UPDATE 8/18/22 11:47 a.m.: Following a decision made by La. 3rd Circuit Court of Appeal ruling that he lived outside of city limits, Ville Platte Police Chief Neal Lartigue submitted an application to Louisiana Supreme Court’s to appeal the decision.
The Louisiana Supreme Court denied Lartigue’s application this morning. This ruling leaves Al Perry Thomas unopposed as Ville Platte’s Next Police Chief.
ORIGINAL 8/11/22: VILLE PLATTE, La. (KLFY) — Ville Platte Police Chief Neal Lartigue has been barred from running for re-election on the Nov. 8 ballot after the La. 3rd Circuit Court of Appeal ruled he lives outside the city limits.
The ruling, if upheld under further appeal, would install Al Perry Thomas as Ville Platte’s next police chief unopposed. Thomas was the one who brought the original suit against Lartigue. Thomas filed the original challenge on July 22 in the 13th Judicial District Court. The court originally ruled in favor of Lartigue.
Lartigue has declined to comment to News 10 on the matter directly other than to note he does plan to appeal today’s decision to the Louisiana Supreme Court.
You can read the 3rd Circuit’s opinion in its entirety at the bottom of this post.
In qualifying documents as seen on the Louisiana Secretary of State’s website, both Thomas and Lartigue have a P.O. Box listed. Lartigue, however, has claimed his primary address as 801 N. Chataigner St. in Ville Platte. In actuality, the 3rd Circuit court ruled he is actually living at 1600 L’Anse De Cavalier Rd. — which is eight miles outside of city limits. Lartigue has been living there for at least a year, according to court documents, which would disqualify him for the election.
Thomas testified that he lives three blocks from the Chataignier St. address and has rental property within four blocks of it. Thomas said the house appeared unliveable with numerous broken windows and no signs that anyone has lived there in some time.
A legal secretary also testified that Lartigue has never owned the Chataigner St. property, and that the home was adjudicated to the police jury in a tax sale in Sept. 2020. The secretary also testified that property records show Lartigue has never owned property in the city limits of Ville Platte.
Ville Platte City Clerk Hilda Edwards also testified that while water was hooked up to the Chataigner St. home, there was actually no consumption of water at the address for the entire year preceding the qualification period for the police chief election.
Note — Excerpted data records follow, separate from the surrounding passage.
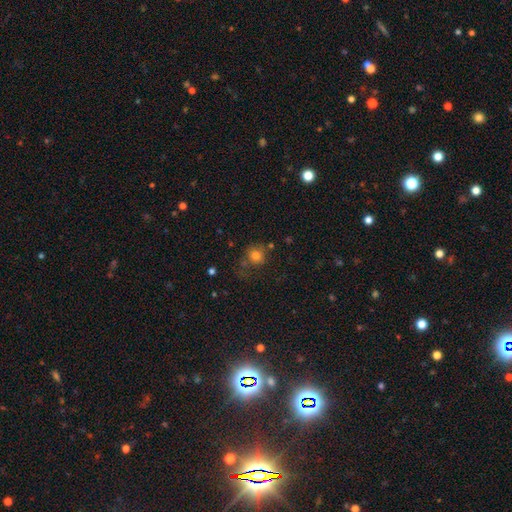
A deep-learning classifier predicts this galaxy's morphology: Smooth or featured: smooth — 78% (star or artifact — 13%)
How rounded: round — 82% (in between — 17%)
Merging: none — 61% (minor disturbance — 19%)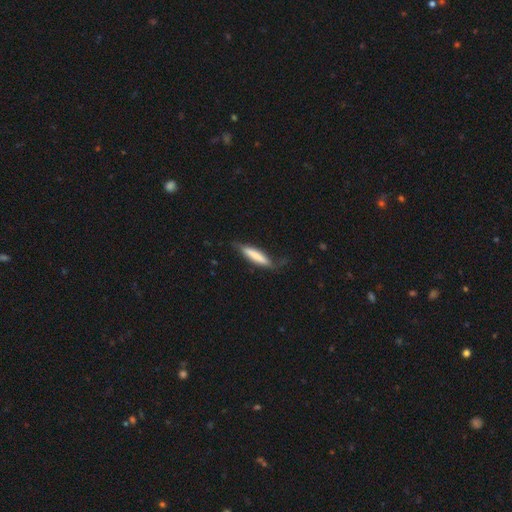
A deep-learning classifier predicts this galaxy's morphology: smooth-or-featured: smooth: 71% | featured or disk: 24% | star or artifact: 5%
  how-rounded: cigar-shaped: 82% | in between: 16% | round: 1%
  merging: none: 55% | minor disturbance: 30% | major disturbance: 13% | merger: 2%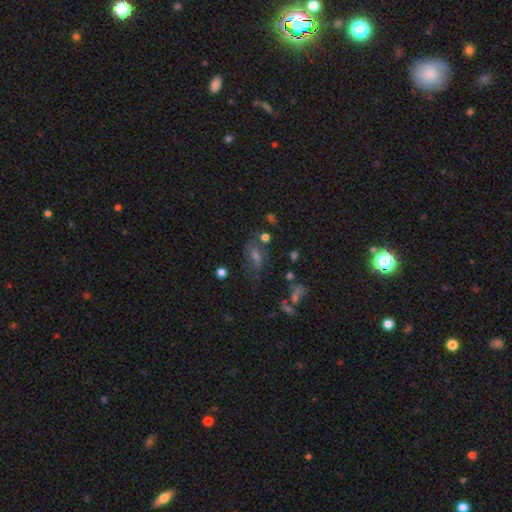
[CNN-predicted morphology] Smooth or featured? smooth (36%)
Merging? none (58%)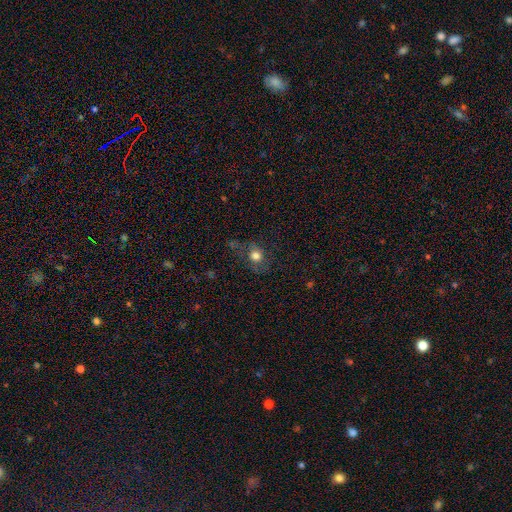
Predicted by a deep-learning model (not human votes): This is likely a smooth galaxy (65%). How rounded: likely round (65%). Merging: likely none (62%).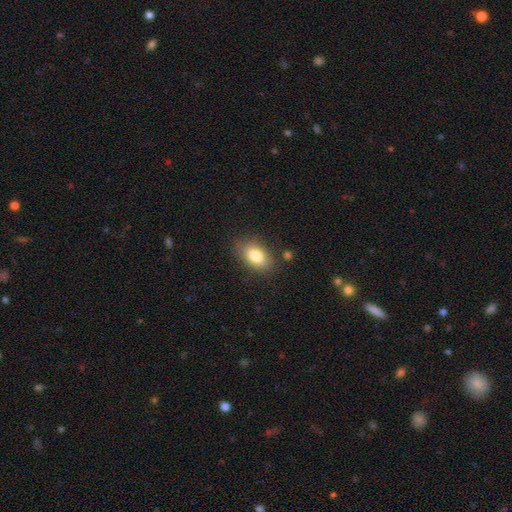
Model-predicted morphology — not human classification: This appears to be a smooth galaxy with no disk features (82%) that is in between round and cigar-shaped (89%). Merging: none (82%).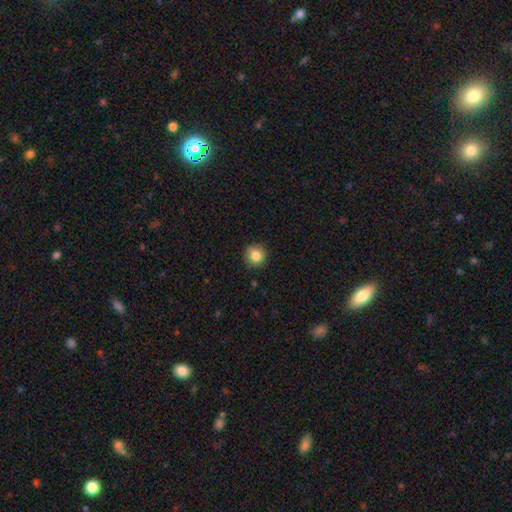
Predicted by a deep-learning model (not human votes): Smooth or featured?
  - smooth: 84% *
  - star or artifact: 10%
  - featured or disk: 6%
How rounded?
  - round: 93% *
  - in between: 6%
  - cigar-shaped: 1%
Merging?
  - none: 88% *
  - minor disturbance: 9%
  - major disturbance: 2%
  - merger: 1%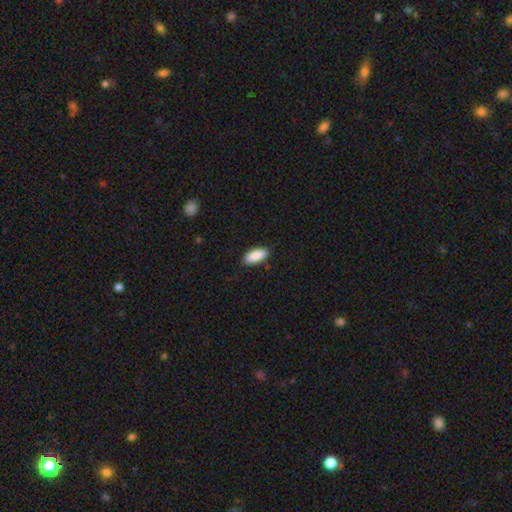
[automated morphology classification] A smooth galaxy with no disk features (89%) that is in between round and cigar-shaped (84%).

Vote fractions:
- Smooth or featured? smooth: 89% / star or artifact: 6% / featured or disk: 5%
- How rounded? in between: 84% / cigar-shaped: 14% / round: 2%
- Merging? none: 87% / minor disturbance: 10% / major disturbance: 2% / merger: 1%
“Photographs introduced into evidence depicting the current condition of the house at the Chataignier address are very telling,” stated the 3rd Circuit’s opinion. “Consistent with the testimony of Defendant’s ex-wife and other witnesses, the residence is in a dilapidated and unsanitary condition, with roaches running out of the inoperable refrigerator, rodent droppings throughout the residence, including on the bedsheets, multiple broken windows, and the house was in a general state of serious disrepair. The trial judge candidly acknowledged that he would not live in the house.”
Lartigue’s ex-wife testified that she and Lartigue had bought the L’Anse De Cavalier address in 2000. A complex arrangement due to their divorce proceedings gave her and Lartigue joint residence at the L’Anse De Cavalier address. The couple was allowed to switch residency in the home every 60 days or so with both being allowed to use the Chataignier St. address in the interim. Lartigue’s ex-wife testified that she found the Chataignier address unliveable.
“…[Y]ou can’t even walk into the kitchen cause there are boxes and all kinds of empty whiskey and wine bottles and the stove is filthy and the living room is covered with a film of dust, the ceiling has a crack in it, the bedroom, the bed had rat feces in it,” she stated. “I didn’t even go in the bathroom cause it was just horrible.”
The house was so dilapidated that Evangeline Parish Chief Deputy Tax Assessor Josh Fontenot testified that the parish dropped the assessed value of the home from $12,000 to $1,000 because of its condition.
While Lartigue brought in a pair of witnesses who claimed to have seen him at the Chataigner St. residence, the 3rd Circuit’s opinion stated Lartigue “offered scant evidence to rebut the compelling evidence offered by [Thomas]. His two witnesses provided little, if any, support for his assertions, and his own testimony is at best, equivocal.”